Figure 68-1 First thermoregulatory sweat test (yellow areas indicate anhidrosis): impaired sweating of the right forearm, left greater than right leg, bilateral thighs, dorsum of the feet, and forehead (left); follow-up thermoregulatory sweat test: impaired sweating of the left greater than right distal legs and feet, right dorsal forearm, and ulnar hand and fingers (right).
Figure 68-2 Sural nerve biopsy: Teased fiber preparation: axonal degeneration (top row), rod-shaped organisms around fibers (arrowhead), and segmental demyelination (between arrows) (upper left); hematoxylin and eosin paraffin cross-section: increased inflammation within a nerve fascicle (upper right); Fite’s stain: many acid-fast bacilli with globi formation (multiple organisms in macrophages) (arrowheads) (lower left); methylene blue semithin section: myelinated fiber loss and perivascular inflammation in a nerve fascicle (lower right).
She returned home for treatment, and she was given a 2-year course of clofazimine, minocycline, and ofloxacin, and was also treated with prednisone. She returned for follow-up at our institution nearly 2 years after her initial leprosy diagnosis. She noticed that her prior symptoms had not improved, but she had also developed tingling, burning pain in her hands bilaterally. She noted that about 7 months previously, she developed significant left foot, ankle, and lower leg swelling and warmth. She did not recall a prior injury to the foot or ankle. She was given a diuretic locally, then treated with cephalexin for possible cellulitis, without improvement; ultrasound of her leg was negative for deep vein thrombosis (DVT).

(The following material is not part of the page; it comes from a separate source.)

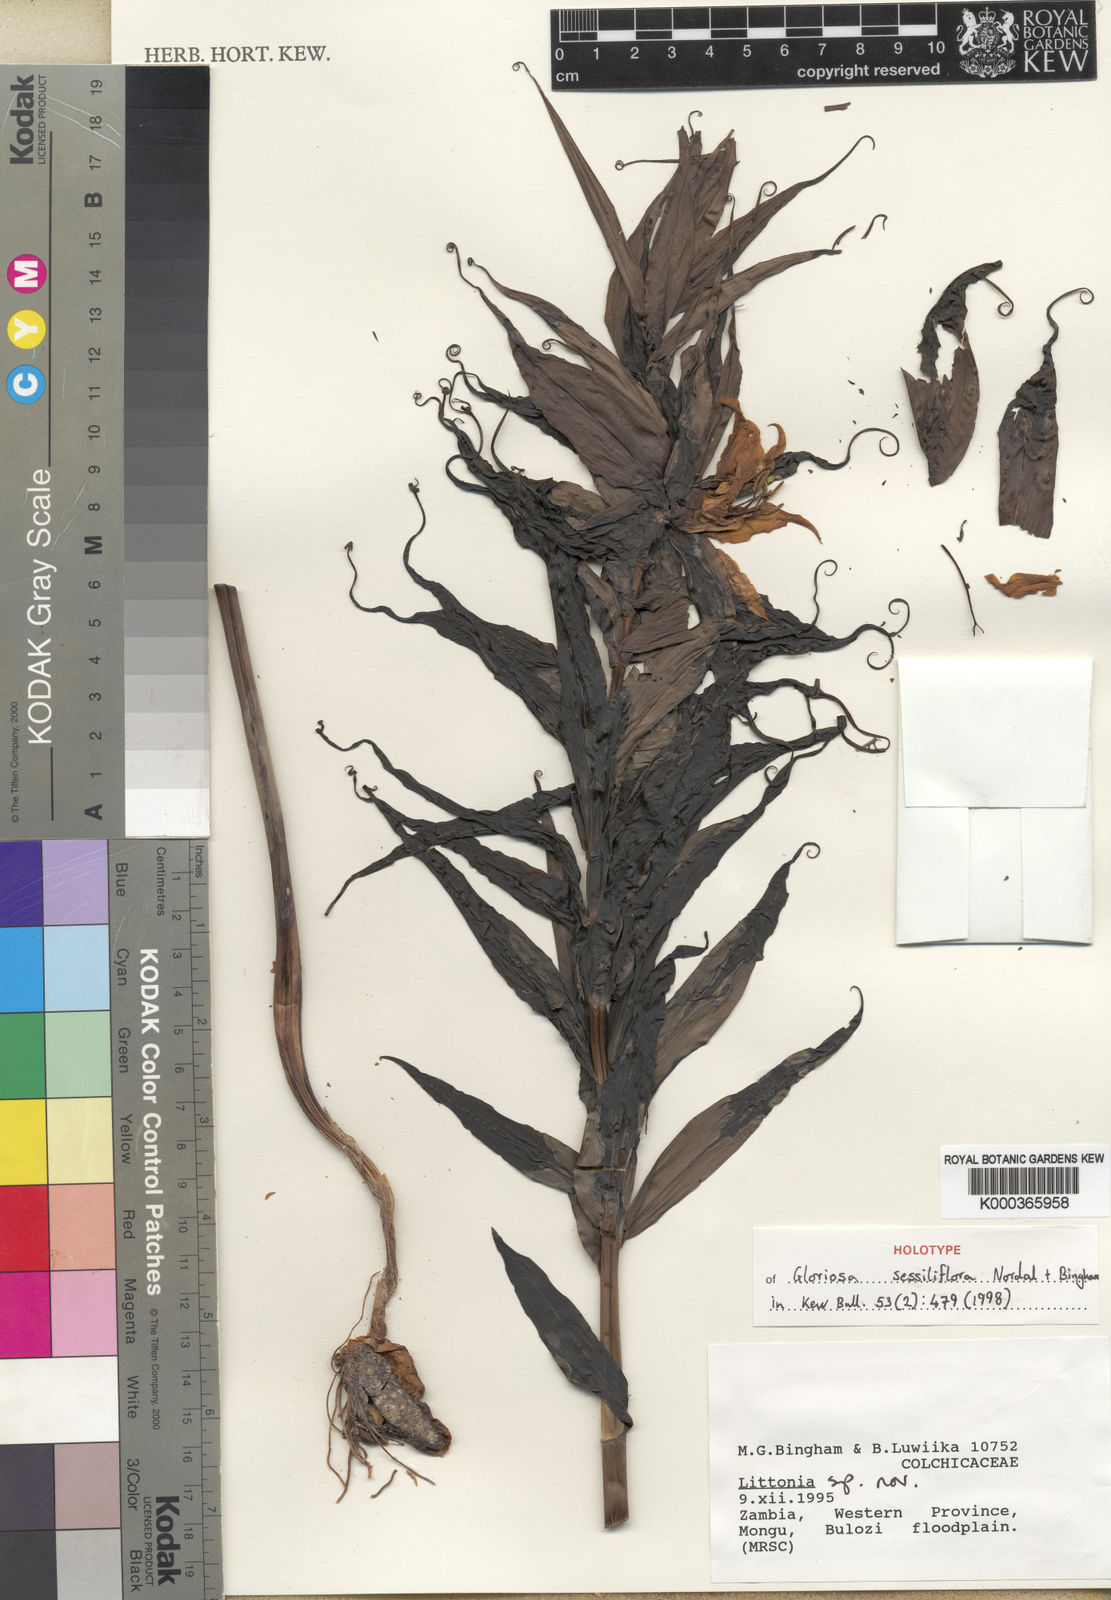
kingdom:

A magnetic resonance imaging (MRI) scan of the left foot and ankle was performed, and the study showed changes of neuropathic arthropathy, with complete talonavicular joint collapse, with joint subluxation, osseous fragmentation with debris, and joint effusion. An insufficiency fracture of the calcaneus was also noted. The patient was diagnosed with Charcot’s joint.
Repeat thermoregulatory sweat test was performed, and showed marked anhidrosis of the left greater than right distal legs and feet and the right distal forearm, ulnar hand and fingers, with distal changes (particularly in the area of the left Charcot joint) more prominent than in the prior study (see Fig. 68-1).